Creativity & Focus
I read some very heartening research the other day. Apparently, scientists wanted to track people’s level of distractability. After all, in the cubicle farms that pass for offices these days, you’d better be able to tune out Muriel’s bitchin’ from across the row and Joe’s fantasy football conversations a couple of partitions to your left. Given the working environments most companies put their people in, it stands to reason that they would want to hire people who can focus even in the midst of a hurricane.
Those kinds of people exist. Only problem is, it turns out they’re not particularly creative.
I’ll pause for a moment while you picture my grin slowly spreading from ear to ear when I read that.

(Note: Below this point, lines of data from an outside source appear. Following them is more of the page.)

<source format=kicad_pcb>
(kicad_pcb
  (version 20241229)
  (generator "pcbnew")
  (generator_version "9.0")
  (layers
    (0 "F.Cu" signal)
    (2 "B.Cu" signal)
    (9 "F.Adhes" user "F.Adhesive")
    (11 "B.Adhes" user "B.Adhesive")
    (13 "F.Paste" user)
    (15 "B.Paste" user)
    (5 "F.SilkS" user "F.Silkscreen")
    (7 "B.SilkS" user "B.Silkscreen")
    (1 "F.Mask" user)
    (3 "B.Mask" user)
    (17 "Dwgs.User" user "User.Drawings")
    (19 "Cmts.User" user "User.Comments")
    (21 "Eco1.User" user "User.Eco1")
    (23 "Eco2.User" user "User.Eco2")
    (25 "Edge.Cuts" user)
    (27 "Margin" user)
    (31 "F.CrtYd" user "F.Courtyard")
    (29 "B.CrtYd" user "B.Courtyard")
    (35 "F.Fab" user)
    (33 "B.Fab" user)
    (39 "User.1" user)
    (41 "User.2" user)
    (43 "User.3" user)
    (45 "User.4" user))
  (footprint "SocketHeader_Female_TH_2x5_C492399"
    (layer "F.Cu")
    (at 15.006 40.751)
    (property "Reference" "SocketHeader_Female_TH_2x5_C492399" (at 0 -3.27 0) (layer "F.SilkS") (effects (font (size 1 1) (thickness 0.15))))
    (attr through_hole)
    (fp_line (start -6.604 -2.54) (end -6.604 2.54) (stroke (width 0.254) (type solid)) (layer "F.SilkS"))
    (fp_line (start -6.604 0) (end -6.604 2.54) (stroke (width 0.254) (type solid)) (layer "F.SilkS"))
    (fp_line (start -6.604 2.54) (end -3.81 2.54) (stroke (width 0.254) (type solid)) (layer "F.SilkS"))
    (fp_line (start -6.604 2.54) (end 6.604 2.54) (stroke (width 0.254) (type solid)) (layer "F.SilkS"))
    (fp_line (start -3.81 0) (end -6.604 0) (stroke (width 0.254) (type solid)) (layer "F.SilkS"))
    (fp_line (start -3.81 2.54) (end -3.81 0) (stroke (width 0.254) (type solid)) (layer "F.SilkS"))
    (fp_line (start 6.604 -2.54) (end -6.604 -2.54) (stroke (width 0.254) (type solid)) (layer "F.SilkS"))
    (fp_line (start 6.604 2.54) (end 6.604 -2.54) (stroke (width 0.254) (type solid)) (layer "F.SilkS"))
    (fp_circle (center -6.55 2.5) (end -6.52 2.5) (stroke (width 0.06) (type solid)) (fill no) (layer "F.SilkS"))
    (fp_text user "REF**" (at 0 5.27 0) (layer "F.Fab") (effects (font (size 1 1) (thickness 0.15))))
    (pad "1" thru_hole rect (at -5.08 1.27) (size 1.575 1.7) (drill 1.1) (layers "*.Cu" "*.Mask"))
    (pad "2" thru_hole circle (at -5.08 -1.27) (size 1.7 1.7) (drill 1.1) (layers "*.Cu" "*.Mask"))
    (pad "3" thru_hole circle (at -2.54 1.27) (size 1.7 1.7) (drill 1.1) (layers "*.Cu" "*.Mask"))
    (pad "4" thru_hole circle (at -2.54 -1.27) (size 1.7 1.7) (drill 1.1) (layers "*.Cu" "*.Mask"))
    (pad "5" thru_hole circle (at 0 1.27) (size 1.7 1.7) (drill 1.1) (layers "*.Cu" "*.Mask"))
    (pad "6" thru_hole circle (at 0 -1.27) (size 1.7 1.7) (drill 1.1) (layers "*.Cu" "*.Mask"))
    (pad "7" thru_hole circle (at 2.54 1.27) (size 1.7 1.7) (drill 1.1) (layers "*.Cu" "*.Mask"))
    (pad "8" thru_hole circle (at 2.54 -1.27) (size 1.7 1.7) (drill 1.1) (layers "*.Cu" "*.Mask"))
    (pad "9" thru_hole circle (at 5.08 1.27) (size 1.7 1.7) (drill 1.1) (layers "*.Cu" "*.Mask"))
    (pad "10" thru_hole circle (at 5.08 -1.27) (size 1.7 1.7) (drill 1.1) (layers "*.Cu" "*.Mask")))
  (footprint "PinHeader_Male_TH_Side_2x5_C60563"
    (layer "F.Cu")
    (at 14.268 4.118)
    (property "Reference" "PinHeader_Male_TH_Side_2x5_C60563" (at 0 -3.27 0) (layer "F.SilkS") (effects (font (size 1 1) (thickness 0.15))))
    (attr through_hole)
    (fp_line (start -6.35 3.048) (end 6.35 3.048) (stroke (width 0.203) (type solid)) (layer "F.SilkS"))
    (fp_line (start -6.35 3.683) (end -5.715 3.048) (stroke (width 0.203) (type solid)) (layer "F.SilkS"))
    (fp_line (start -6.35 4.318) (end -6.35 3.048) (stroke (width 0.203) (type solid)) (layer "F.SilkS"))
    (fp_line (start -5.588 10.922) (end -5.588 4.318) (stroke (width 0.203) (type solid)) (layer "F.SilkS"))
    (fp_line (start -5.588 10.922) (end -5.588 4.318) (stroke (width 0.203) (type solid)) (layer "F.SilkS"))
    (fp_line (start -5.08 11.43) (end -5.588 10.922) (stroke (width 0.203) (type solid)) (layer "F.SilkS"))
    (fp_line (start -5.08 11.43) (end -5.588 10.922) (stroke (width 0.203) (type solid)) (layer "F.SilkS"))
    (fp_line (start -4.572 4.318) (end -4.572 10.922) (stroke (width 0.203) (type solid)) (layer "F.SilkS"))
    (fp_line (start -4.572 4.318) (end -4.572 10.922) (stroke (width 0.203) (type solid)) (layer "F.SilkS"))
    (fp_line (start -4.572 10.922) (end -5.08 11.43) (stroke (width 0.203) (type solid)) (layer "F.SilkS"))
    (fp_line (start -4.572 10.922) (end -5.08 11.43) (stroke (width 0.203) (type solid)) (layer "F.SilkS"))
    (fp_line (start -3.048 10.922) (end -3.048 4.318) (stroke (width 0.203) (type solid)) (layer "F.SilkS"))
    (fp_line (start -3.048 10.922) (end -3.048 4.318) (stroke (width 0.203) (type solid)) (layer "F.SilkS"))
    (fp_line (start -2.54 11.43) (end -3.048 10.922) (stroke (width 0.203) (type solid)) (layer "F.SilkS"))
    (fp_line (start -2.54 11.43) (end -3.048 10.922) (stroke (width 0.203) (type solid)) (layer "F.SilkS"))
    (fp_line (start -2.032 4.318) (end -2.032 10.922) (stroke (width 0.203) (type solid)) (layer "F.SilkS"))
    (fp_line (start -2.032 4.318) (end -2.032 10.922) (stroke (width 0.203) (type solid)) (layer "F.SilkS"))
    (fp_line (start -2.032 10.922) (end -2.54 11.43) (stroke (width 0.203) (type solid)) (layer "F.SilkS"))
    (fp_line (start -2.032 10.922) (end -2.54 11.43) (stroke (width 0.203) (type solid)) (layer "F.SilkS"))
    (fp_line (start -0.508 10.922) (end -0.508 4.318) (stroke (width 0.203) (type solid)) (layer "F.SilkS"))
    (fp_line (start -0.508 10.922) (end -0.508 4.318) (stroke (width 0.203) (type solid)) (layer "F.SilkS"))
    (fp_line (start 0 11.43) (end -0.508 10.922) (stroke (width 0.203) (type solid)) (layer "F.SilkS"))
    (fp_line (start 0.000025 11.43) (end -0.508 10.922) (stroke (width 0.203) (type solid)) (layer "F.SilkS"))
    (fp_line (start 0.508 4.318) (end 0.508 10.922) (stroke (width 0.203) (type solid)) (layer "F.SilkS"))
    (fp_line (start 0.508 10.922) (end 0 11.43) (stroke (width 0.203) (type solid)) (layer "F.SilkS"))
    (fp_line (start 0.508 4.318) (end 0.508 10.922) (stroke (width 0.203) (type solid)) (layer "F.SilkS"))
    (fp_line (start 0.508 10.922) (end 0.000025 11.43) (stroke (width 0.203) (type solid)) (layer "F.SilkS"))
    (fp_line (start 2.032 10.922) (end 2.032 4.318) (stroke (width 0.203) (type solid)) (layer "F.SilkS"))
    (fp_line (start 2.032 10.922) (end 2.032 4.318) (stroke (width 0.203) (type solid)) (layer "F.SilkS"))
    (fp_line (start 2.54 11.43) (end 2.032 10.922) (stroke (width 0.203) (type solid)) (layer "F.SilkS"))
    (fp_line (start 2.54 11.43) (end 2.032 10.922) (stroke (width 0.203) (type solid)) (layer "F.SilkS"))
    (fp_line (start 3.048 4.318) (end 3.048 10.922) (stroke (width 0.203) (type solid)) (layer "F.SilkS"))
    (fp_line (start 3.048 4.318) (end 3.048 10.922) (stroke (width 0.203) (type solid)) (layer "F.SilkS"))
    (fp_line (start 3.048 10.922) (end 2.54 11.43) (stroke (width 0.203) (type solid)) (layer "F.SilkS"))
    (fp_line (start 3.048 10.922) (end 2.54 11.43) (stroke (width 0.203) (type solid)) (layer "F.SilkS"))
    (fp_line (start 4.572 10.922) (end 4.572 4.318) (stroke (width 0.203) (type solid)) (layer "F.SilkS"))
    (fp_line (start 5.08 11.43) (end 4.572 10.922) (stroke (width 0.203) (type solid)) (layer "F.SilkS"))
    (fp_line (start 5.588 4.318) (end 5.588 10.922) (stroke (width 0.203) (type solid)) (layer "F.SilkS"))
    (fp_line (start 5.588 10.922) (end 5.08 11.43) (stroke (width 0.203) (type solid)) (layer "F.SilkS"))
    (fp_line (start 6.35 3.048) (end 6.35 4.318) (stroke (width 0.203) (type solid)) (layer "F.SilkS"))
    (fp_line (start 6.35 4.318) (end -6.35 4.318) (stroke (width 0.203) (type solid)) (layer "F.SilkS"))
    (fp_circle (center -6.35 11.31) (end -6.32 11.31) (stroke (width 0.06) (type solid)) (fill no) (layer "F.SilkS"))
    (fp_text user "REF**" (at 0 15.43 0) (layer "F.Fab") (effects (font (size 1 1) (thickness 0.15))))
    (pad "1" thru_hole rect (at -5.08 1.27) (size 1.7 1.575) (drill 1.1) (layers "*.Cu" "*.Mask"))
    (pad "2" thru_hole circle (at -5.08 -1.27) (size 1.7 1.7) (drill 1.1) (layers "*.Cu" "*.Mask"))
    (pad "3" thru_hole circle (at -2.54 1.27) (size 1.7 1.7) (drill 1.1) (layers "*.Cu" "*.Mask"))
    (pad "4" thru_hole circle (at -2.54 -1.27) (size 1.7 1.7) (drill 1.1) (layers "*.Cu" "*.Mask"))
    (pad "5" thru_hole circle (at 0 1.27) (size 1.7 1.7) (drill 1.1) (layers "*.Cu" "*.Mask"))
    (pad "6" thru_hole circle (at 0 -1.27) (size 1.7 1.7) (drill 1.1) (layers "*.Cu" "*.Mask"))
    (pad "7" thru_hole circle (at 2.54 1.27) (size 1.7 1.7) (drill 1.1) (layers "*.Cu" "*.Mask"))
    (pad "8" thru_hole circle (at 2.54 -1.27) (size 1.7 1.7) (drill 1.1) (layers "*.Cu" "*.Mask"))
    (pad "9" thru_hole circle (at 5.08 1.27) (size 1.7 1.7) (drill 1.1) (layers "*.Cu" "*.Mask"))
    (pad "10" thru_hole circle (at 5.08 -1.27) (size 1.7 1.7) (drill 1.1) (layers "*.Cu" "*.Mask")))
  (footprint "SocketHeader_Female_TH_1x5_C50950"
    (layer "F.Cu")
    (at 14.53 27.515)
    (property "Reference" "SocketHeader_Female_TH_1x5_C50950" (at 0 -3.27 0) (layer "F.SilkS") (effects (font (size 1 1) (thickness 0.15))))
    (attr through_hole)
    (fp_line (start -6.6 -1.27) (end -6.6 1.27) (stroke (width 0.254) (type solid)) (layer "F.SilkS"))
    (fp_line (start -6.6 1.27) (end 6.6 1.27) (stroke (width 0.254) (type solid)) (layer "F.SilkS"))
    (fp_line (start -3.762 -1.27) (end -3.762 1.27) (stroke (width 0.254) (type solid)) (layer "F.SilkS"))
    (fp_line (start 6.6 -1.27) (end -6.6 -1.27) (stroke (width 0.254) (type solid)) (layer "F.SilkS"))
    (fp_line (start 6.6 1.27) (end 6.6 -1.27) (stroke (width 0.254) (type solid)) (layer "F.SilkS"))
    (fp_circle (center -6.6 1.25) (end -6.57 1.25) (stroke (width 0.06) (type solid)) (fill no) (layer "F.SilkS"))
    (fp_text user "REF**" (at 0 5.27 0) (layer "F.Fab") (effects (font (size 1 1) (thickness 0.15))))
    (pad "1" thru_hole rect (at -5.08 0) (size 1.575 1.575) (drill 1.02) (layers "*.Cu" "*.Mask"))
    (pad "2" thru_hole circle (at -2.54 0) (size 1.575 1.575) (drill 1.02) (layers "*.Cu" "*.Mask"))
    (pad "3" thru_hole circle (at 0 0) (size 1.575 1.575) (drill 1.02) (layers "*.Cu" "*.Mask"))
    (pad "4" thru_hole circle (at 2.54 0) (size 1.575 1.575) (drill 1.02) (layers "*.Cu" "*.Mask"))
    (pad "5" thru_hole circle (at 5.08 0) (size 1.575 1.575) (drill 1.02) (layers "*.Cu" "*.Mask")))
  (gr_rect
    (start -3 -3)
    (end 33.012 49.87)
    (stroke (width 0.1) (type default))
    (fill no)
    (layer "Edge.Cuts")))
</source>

C’mon, you’re grinning too, aren’t ya?
Let me quote from the essay I read, “Don’t Pay Attention” by Jonah Lehrer. I’m guessing that some version of this essay will form part of his new book Imagine: How Creativity Works; I read it in an essay collection called End Malaria (so named because the proceeds from the book’s sale go to a nonprofit whose mission is to…you got it).
Anyway, here’s Lehrer describing the results of a test administered to 86 Harvard undergraduates – hardly an underachieving bunch:
“The test was designed to measure their level of ‘latent inhibition,’ which is the ability to ignore stimuli that seem irrelevant, such as the air-conditioner humming in the background or the conversation taking place in a nearby cubicle….Those undergrads with low levels of latent inhibition – who had a tougher time ignoring unrelated stuff – were also seven times more likely to be rated as ’eminent creative achievers’ based on their previous accomplishments. (The association was particularly strong among distractable students with high IQs.) According to the scientists, the inability to focus helps ensure a richer mixture of thoughts in consciousness.”

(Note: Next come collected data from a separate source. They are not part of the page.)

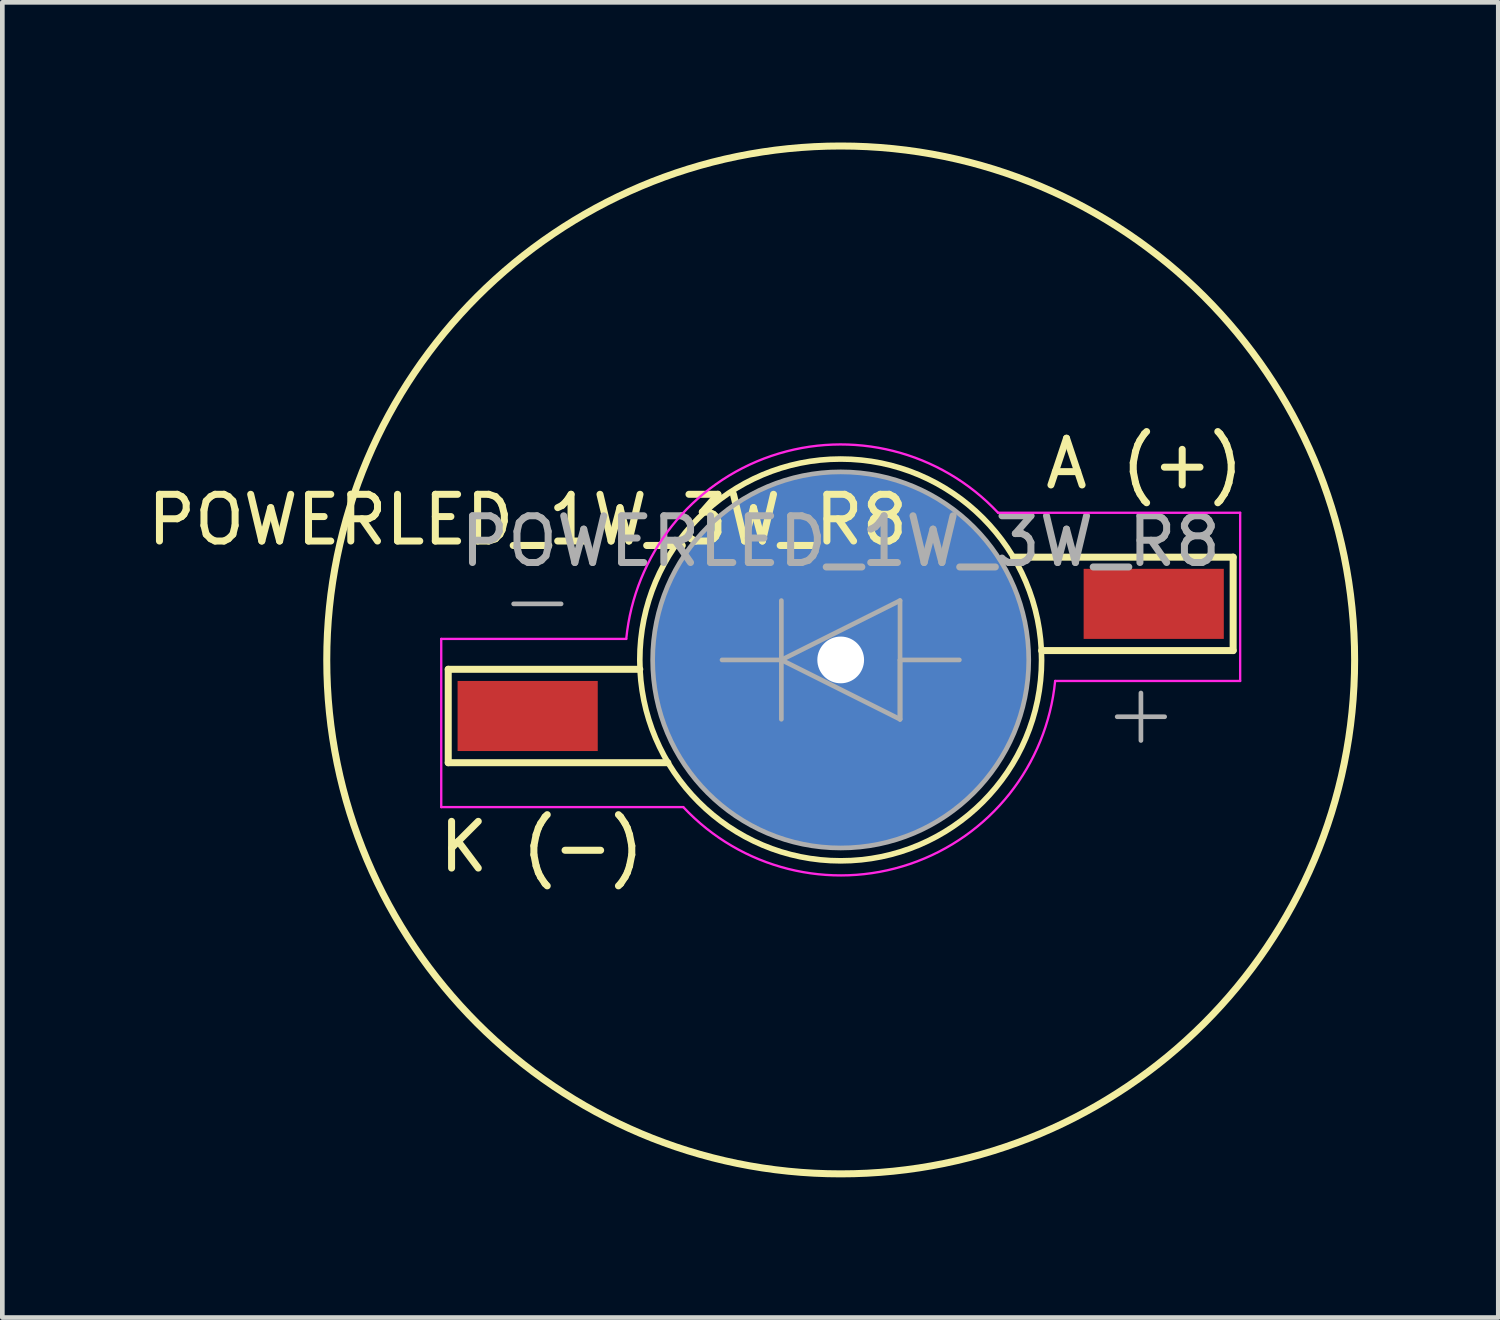
<source format=kicad_pcb>
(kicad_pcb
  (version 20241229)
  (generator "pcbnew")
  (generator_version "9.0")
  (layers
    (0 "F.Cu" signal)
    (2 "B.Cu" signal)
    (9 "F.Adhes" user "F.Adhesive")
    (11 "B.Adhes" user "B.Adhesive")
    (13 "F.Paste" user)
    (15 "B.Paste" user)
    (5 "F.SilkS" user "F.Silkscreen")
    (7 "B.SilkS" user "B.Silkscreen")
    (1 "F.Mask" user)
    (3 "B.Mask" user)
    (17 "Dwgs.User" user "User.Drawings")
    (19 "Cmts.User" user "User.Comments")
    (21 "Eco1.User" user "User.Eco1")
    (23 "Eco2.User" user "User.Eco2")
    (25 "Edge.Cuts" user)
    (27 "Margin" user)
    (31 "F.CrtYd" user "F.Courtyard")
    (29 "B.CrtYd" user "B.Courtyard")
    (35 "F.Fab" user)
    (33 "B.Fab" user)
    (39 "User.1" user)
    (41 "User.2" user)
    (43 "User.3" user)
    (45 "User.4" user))
  (footprint "POWERLED_1W_3W_R8"
    (layer "F.Cu")
    (at 14.944 11.075)
    (property "Reference" "POWERLED_1W_3W_R8" (at -6.7 -3 0) (layer "F.SilkS") (effects (font (size 1 1) (thickness 0.15))))
    (attr smd)
    (fp_line (start -8.4 0.2) (end -8.4 2.2) (stroke (width 0.15) (type solid)) (layer "F.SilkS"))
    (fp_line (start -8.4 2.2) (end -3.7 2.2) (stroke (width 0.15) (type solid)) (layer "F.SilkS"))
    (fp_line (start -4.3 0.2) (end -8.4 0.2) (stroke (width 0.15) (type solid)) (layer "F.SilkS"))
    (fp_line (start 4.3 -0.2) (end 8.4 -0.2) (stroke (width 0.15) (type solid)) (layer "F.SilkS"))
    (fp_line (start 8.4 -2.2) (end 3.7 -2.2) (stroke (width 0.15) (type solid)) (layer "F.SilkS"))
    (fp_line (start 8.4 -0.2) (end 8.4 -2.2) (stroke (width 0.15) (type solid)) (layer "F.SilkS"))
    (fp_circle (center 0 0) (end -4.3 0) (stroke (width 0.12) (type solid)) (fill no) (layer "F.SilkS"))
    (fp_circle (center 0 0) (end 11 0) (stroke (width 0.15) (type solid)) (fill no) (layer "F.SilkS"))
    (fp_line (start -8.55 -0.45) (end -8.55 3.15) (stroke (width 0.05) (type solid)) (layer "F.CrtYd"))
    (fp_line (start -8.55 3.15) (end -3.37 3.15) (stroke (width 0.05) (type solid)) (layer "F.CrtYd"))
    (fp_line (start -4.59 -0.45) (end -8.55 -0.45) (stroke (width 0.05) (type solid)) (layer "F.CrtYd"))
    (fp_line (start 3.37 -3.15) (end 8.55 -3.15) (stroke (width 0.05) (type solid)) (layer "F.CrtYd"))
    (fp_line (start 8.55 -3.15) (end 8.55 0.45) (stroke (width 0.05) (type solid)) (layer "F.CrtYd"))
    (fp_line (start 8.55 0.45) (end 4.59 0.45) (stroke (width 0.05) (type solid)) (layer "F.CrtYd"))
    (fp_arc (start -4.59 -0.45) (mid -1.481265 -4.36766) (end 3.369303 -3.149349) (stroke (width 0.05) (type solid)) (layer "F.CrtYd"))
    (fp_arc (start 4.59 0.45) (mid 1.481265 4.36766) (end -3.369303 3.149349) (stroke (width 0.05) (type solid)) (layer "F.CrtYd"))
    (fp_line (start -7 -1.2) (end -5.984 -1.2) (stroke (width 0.1) (type solid)) (layer "F.Fab"))
    (fp_line (start -2.54 0) (end -1.27 0) (stroke (width 0.1) (type solid)) (layer "F.Fab"))
    (fp_line (start -1.27 -1.27) (end -1.27 1.27) (stroke (width 0.1) (type solid)) (layer "F.Fab"))
    (fp_line (start -1.27 0) (end 1.27 -1.27) (stroke (width 0.1) (type solid)) (layer "F.Fab"))
    (fp_line (start -1.27 0) (end 1.27 1.27) (stroke (width 0.1) (type solid)) (layer "F.Fab"))
    (fp_line (start 1.27 -1.27) (end 1.27 1.27) (stroke (width 0.1) (type solid)) (layer "F.Fab"))
    (fp_line (start 1.27 0) (end 2.54 0) (stroke (width 0.1) (type solid)) (layer "F.Fab"))
    (fp_line (start 1.27 1.27) (end 1.27 0) (stroke (width 0.1) (type solid)) (layer "F.Fab"))
    (fp_line (start 5.918 1.216) (end 6.934 1.216) (stroke (width 0.1) (type solid)) (layer "F.Fab"))
    (fp_line (start 6.426 1.724) (end 6.426 0.708) (stroke (width 0.1) (type solid)) (layer "F.Fab"))
    (fp_circle (center 0 0) (end 4.025 0) (stroke (width 0.1) (type solid)) (fill no) (layer "F.Fab"))
    (fp_text user "K (-)" (at -6.4 4 0) (layer "F.SilkS") (effects (font (size 1 1) (thickness 0.15))))
    (fp_text user "A (+)" (at 6.5 -4.2 0) (layer "F.SilkS") (effects (font (size 1 1) (thickness 0.15))))
    (fp_text user "${REFERENCE}" (at 0 -2.54 0) (layer "F.Fab") (effects (font (size 1 1) (thickness 0.15))))
    (pad "1" smd rect (at -6.7 1.2) (size 3 1.5) (layers "F.Cu" "F.Mask" "F.Paste"))
    (pad "2" smd rect (at 6.7 -1.2) (size 3 1.5) (layers "F.Cu" "F.Mask" "F.Paste"))
    (pad "3" thru_hole circle (at 0 0) (size 8.1 8.1) (drill 1) (layers "*.Cu" "*.Mask")))
  (gr_rect
    (start -3 -3)
    (end 29.019 25.15)
    (stroke (width 0.1) (type default))
    (fill no)
    (layer "Edge.Cuts")))
</source>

So that’s an interesting problem for Corporate America, isn’t it? Hiring smart, creative people is a laudable goal – but if you want them to stay creative (presumably they’ll always stay smart), don’t plant them in a cube farm.
Maybe treat them like grownups and let them work wherever it suits them. It’s one of the joys of being self-employed. That, and having a window next to my desk that I can look out of whenever I please. Though my office isn’t a completely distraction-free zone: my cat sometimes snores.